(Input data)
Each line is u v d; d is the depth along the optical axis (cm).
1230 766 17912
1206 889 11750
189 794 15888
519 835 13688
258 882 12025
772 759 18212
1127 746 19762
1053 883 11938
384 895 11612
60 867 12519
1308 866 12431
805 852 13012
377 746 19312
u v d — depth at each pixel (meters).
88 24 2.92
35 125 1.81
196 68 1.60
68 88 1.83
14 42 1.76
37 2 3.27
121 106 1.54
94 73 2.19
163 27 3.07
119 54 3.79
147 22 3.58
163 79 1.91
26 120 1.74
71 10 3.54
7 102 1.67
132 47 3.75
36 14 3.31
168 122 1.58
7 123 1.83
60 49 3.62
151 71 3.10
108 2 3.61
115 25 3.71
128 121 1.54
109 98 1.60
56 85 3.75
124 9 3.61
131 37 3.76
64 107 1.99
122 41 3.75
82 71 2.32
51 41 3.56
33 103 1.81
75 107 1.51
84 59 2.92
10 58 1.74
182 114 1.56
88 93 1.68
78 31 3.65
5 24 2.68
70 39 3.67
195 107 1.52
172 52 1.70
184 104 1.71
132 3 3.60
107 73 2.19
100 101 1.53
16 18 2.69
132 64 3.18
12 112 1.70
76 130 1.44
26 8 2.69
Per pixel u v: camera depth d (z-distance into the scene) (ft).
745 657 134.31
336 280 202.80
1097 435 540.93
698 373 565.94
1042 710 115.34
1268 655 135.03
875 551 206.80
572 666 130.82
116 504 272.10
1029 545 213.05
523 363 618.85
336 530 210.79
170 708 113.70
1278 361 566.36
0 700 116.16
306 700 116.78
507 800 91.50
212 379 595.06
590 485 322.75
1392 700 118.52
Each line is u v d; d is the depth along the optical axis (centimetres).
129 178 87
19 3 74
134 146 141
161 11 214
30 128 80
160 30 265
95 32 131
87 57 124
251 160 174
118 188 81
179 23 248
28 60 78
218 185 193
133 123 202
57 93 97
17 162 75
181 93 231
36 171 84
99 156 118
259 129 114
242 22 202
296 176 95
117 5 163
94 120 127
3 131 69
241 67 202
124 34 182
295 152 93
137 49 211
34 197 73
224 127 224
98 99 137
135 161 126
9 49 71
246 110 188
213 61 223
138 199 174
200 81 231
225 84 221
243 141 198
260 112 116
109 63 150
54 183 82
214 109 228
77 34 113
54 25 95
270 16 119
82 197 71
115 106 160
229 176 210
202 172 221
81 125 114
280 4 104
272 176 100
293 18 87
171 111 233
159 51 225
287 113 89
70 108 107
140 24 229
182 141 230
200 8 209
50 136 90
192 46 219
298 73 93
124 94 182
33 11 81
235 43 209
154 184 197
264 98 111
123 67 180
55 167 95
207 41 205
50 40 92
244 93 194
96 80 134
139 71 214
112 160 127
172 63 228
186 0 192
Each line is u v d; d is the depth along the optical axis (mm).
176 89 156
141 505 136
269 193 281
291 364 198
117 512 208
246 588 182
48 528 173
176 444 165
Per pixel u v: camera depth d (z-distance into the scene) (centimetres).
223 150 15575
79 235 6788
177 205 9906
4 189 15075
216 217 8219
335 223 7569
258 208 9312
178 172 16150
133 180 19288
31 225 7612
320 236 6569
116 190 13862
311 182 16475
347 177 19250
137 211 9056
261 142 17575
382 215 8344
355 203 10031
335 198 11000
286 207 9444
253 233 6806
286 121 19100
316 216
(End Input data)
● **Problem requirements**
Tally how many lines of the data include the word "axis". Write the number and nothing else.

● **Task result**
3